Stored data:
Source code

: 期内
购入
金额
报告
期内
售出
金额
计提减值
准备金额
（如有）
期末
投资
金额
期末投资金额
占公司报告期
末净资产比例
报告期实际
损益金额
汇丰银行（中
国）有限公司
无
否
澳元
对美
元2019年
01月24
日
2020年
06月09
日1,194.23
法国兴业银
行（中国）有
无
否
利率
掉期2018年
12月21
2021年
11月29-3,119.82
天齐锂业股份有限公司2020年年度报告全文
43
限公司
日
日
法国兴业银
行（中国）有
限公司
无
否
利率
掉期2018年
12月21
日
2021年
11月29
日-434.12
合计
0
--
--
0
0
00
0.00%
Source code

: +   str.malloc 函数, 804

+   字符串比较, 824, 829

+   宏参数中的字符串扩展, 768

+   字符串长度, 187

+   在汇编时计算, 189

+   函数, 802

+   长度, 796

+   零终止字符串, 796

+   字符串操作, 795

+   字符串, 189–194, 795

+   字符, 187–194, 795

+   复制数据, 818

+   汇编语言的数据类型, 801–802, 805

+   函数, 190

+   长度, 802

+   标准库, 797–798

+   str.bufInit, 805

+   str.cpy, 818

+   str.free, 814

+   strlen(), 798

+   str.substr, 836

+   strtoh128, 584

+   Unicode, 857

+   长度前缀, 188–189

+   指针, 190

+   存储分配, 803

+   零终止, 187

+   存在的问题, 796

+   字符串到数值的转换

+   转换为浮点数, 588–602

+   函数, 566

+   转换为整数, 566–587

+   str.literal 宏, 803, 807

What you will do:
Print all of the records, leaving each one exactly as it appears above.

Exercise answer:
Source code

: 期内
购入
金额
报告
期内
售出
金额
计提减值
准备金额
（如有）
期末
投资
金额
期末投资金额
占公司报告期
末净资产比例
报告期实际
损益金额
汇丰银行（中
国）有限公司
无
否
澳元
对美
元2019年
01月24
日
2020年
06月09
日1,194.23
法国兴业银
行（中国）有
无
否
利率
掉期2018年
12月21
2021年
11月29-3,119.82
天齐锂业股份有限公司2020年年度报告全文
43
限公司
日
日
法国兴业银
行（中国）有
限公司
无
否
利率
掉期2018年
12月21
日
2021年
11月29
日-434.12
合计
0
--
--
0
0
00
0.00%
Source code

: +   str.malloc 函数, 804

+   字符串比较, 824, 829

+   宏参数中的字符串扩展, 768

+   字符串长度, 187

+   在汇编时计算, 189

+   函数, 802

+   长度, 796

+   零终止字符串, 796

+   字符串操作, 795

+   字符串, 189–194, 795

+   字符, 187–194, 795

+   复制数据, 818

+   汇编语言的数据类型, 801–802, 805

+   函数, 190

+   长度, 802

+   标准库, 797–798

+   str.bufInit, 805

+   str.cpy, 818

+   str.free, 814

+   strlen(), 798

+   str.substr, 836

+   strtoh128, 584

+   Unicode, 857

+   长度前缀, 188–189

+   指针, 190

+   存储分配, 803

+   零终止, 187

+   存在的问题, 796

+   字符串到数值的转换

+   转换为浮点数, 588–602

+   函数, 566

+   转换为整数, 566–587

+   str.literal 宏, 803, 807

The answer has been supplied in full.